Exercise A: Can you copy the pressed plant specimen rows below verbatim, leaving out the pictures?

Page excerpt:
▬▬▬▬▬▬

[dm-devel] dm-crypt optimization

Tue Dec 20 09:41:16 UTC 2016

At a high level the goal is to maximize the size of data blocks that get passed
to hardware accelerators, minimizing the overhead from setting up and tearing
down operations in the hardware. Currently dm-crypt itself is a big blocker as
it manually implements ESSIV and similar algorithms which allow per-block
encryption of the data so the low level operations from the crypto API can
only operate on a single block. This is done because currently the crypto API
doesn't have software implementations of these algorithms itself so dm-crypt
can't rely on it being able to provide the functionality. The plan to address
this was to provide some software implementations in the crypto API, then
update dm-crypt to rely on those. Even for a pure software implementation
with no hardware acceleration that should hopefully provide a small
optimization as we need to call into the crypto API less often but it's likely
to be marginal given the overhead of crypto, the real win would be on a system
that has an accelerator that can replace the software implementation.

▬▬▬▬▬▬

Source records:
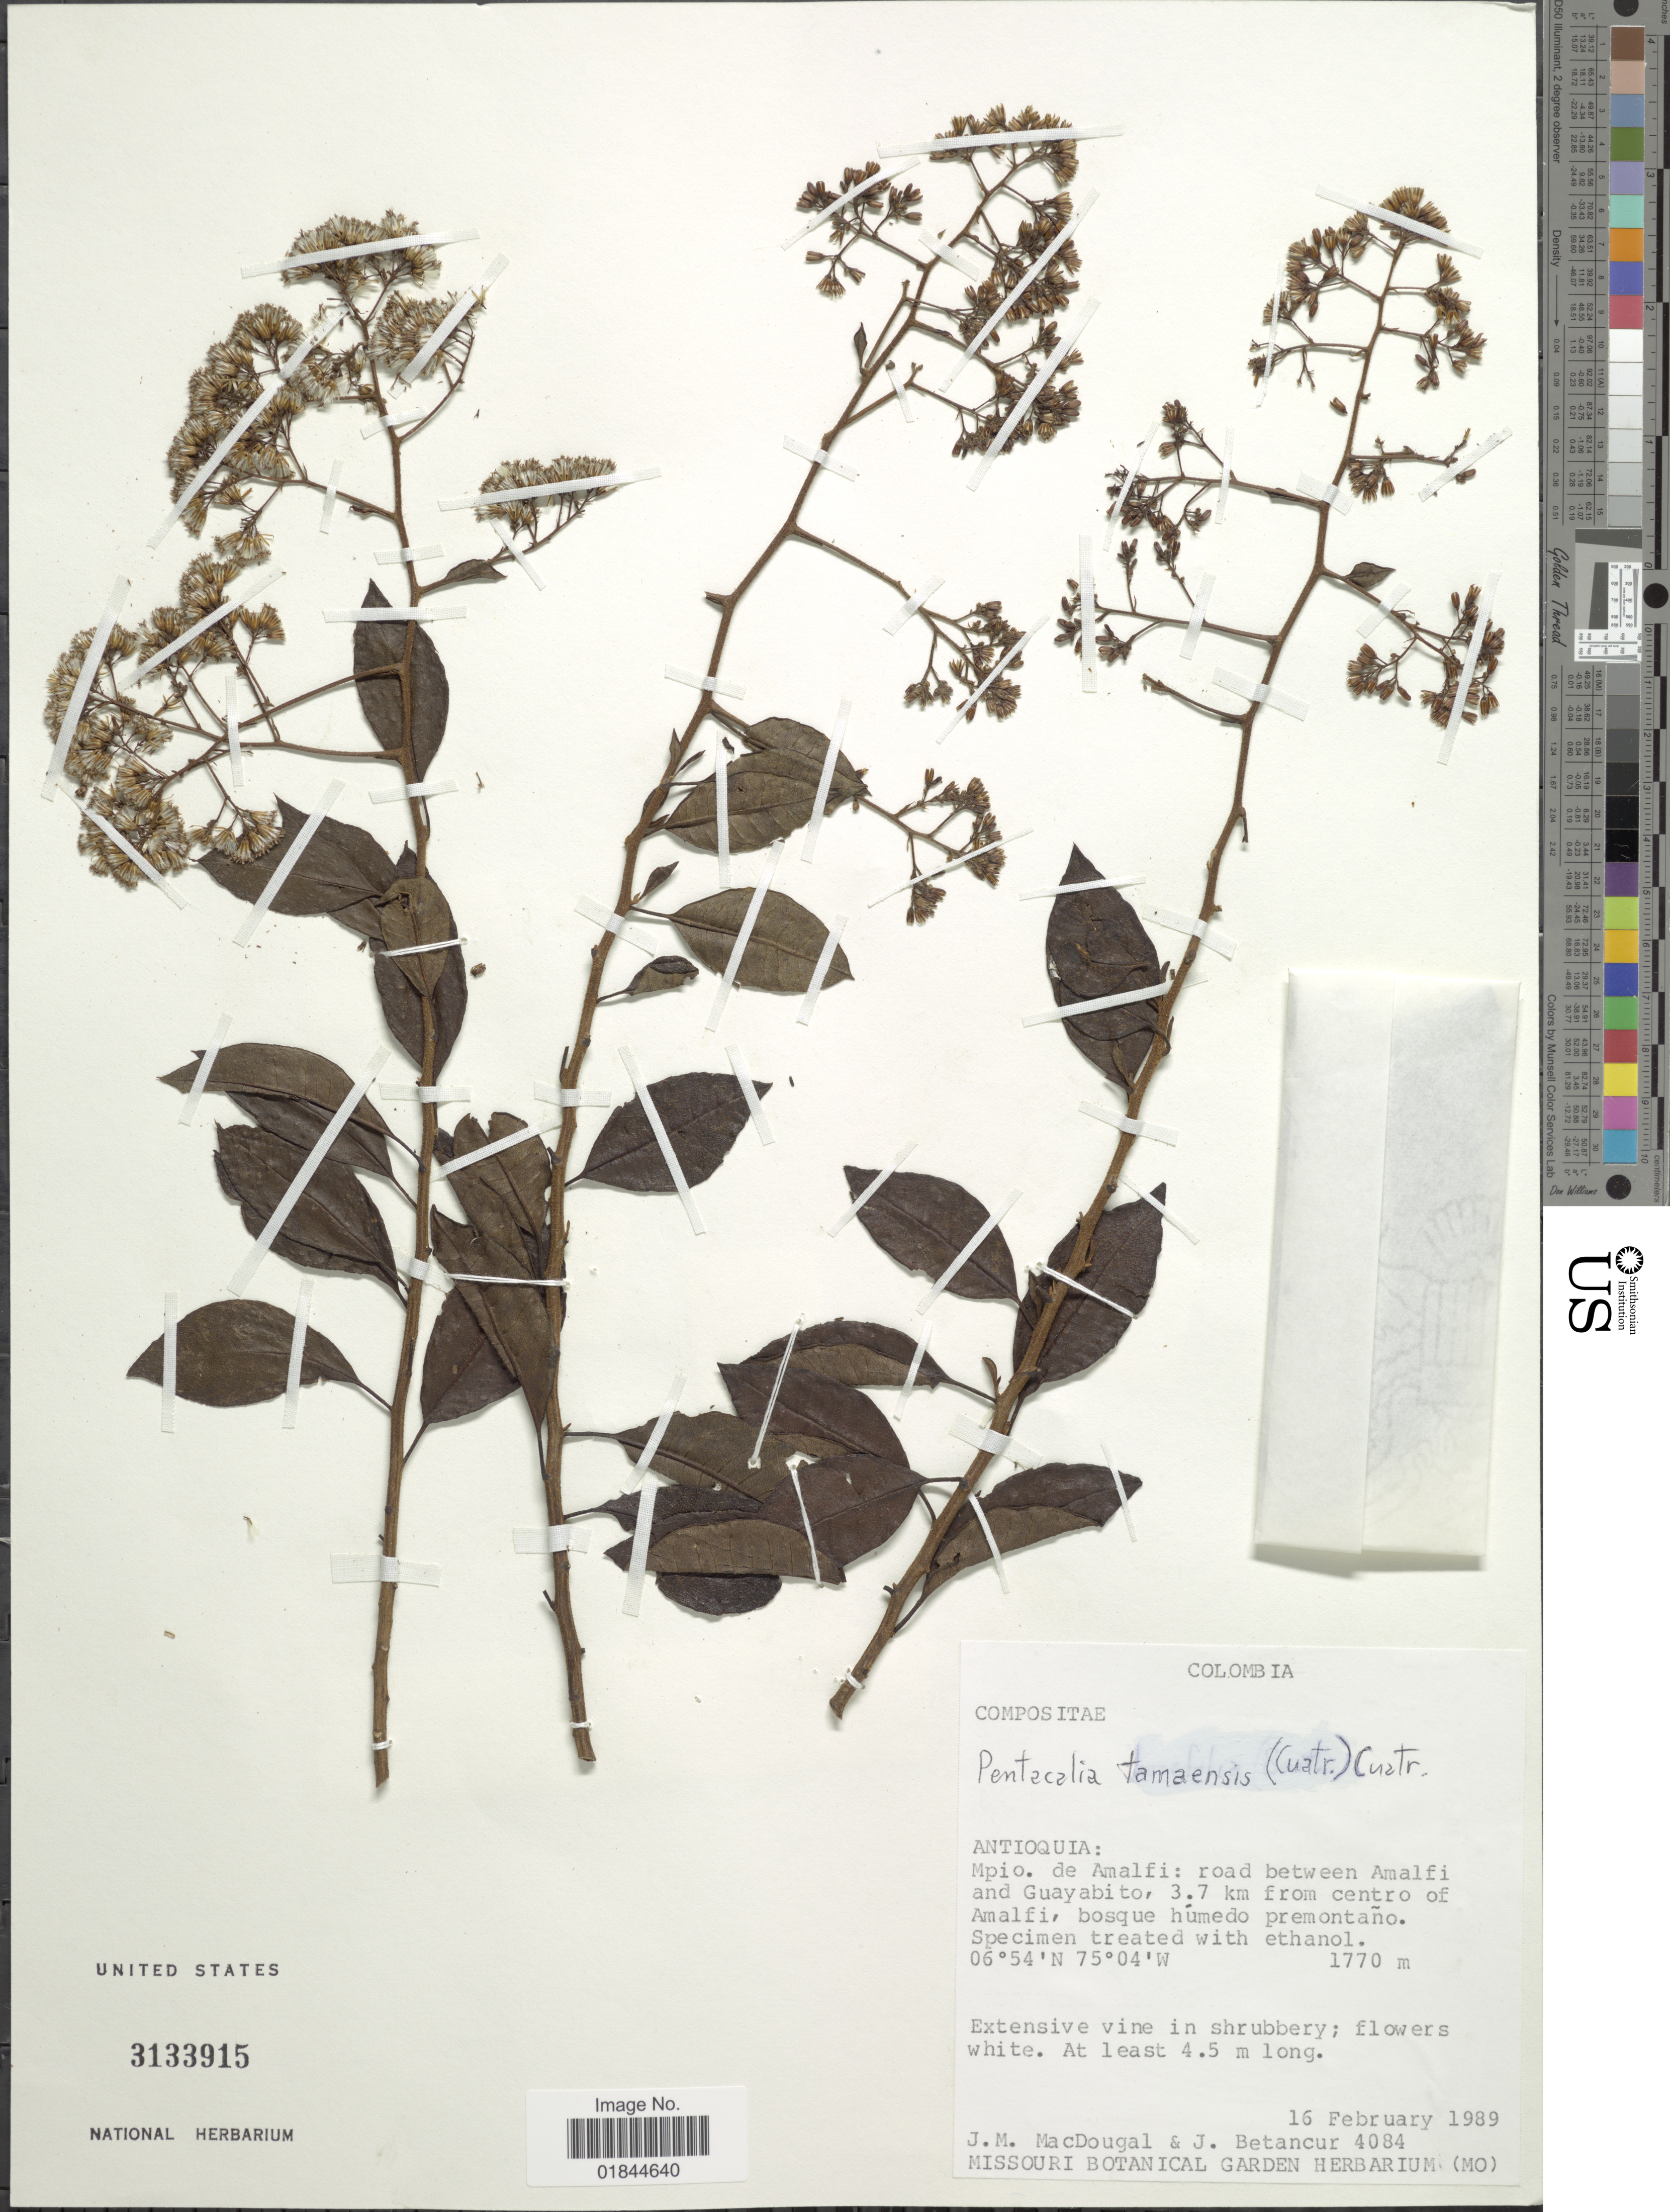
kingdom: Plantae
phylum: Tracheophyta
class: Magnoliopsida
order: Asterales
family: Asteraceae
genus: Pentacalia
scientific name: Pentacalia trianae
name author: (Klatt) Cuatrec.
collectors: J. M. MacDougal & J. Betancur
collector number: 4084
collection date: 1989-02-16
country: Colombia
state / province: Antioquia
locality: Mpio. de Amalfi, road between Amalfi and Guayabito, 3.7 km from centro of Amalfi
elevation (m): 1770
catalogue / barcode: US 3133915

▬▬▬▬▬▬

Exercise B: Could you carry on the dm-crypt optimization post above from its last sentence?

Result A:
kingdom: Plantae
phylum: Tracheophyta
class: Magnoliopsida
order: Asterales
family: Asteraceae
genus: Pentacalia
scientific name: Pentacalia trianae
name author: (Klatt) Cuatrec.
collectors: J. M. MacDougal & J. Betancur
collector number: 4084
collection date: 1989-02-16
country: Colombia
state / province: Antioquia
locality: Mpio. de Amalfi, road between Amalfi and Guayabito, 3.7 km from centro of Amalfi
elevation (m): 1770
catalogue / barcode: US 3133915

Result B:
Currently dm-crypt handles data only in single blocks. This means that it can't
make good use of hardware cryptography engines since there is an overhead to
each transaction with the engine but transfers must be split into block sized
chunks. Allowing the transfer of larger blocks e.g. 'struct bio', could
mitigate against these costs and could improve performance in operating systems
with encrypted filesystems. Although qualcomm chipsets support another variant
of the device-mapper dm-req-crypt, it is not something generic and in
mainline-able state. Also, it only supports 'XTS-AES' mode of encryption and
is not compatible with other modes supported by dm-crypt.

However, there are some challenges and a few possibilities to address this. I
request you to provide your suggestions on whether the points mentioned below
makes sense and if it could be done differently.

1. Move the 'real' IV generation algorithms to crypto layer (e.g. essiv)
2. Increase the 'length' of the scatterlist nodes used in the crypto api. It
   can be made equal to the size of a main memory segment (as defined in
   'struct bio') as they are physcially contiguous.
3. Multiple segments in 'struct bio' can be represented as scatterlist of all
   segments in a 'struct bio'.

4. Move algorithms 'lmk' and 'tcw' (which are IV combined with hacks to the
   cbc mode) to create a customized cbc algorithm, implemented in a seperate
   file (e.g. cbc_lmk.c/cbc_tcw.c). As Milan suggested, these can't be treated
   as real IVs as these include hacks to the cbc mode (and directly manipulate
   encrypted data).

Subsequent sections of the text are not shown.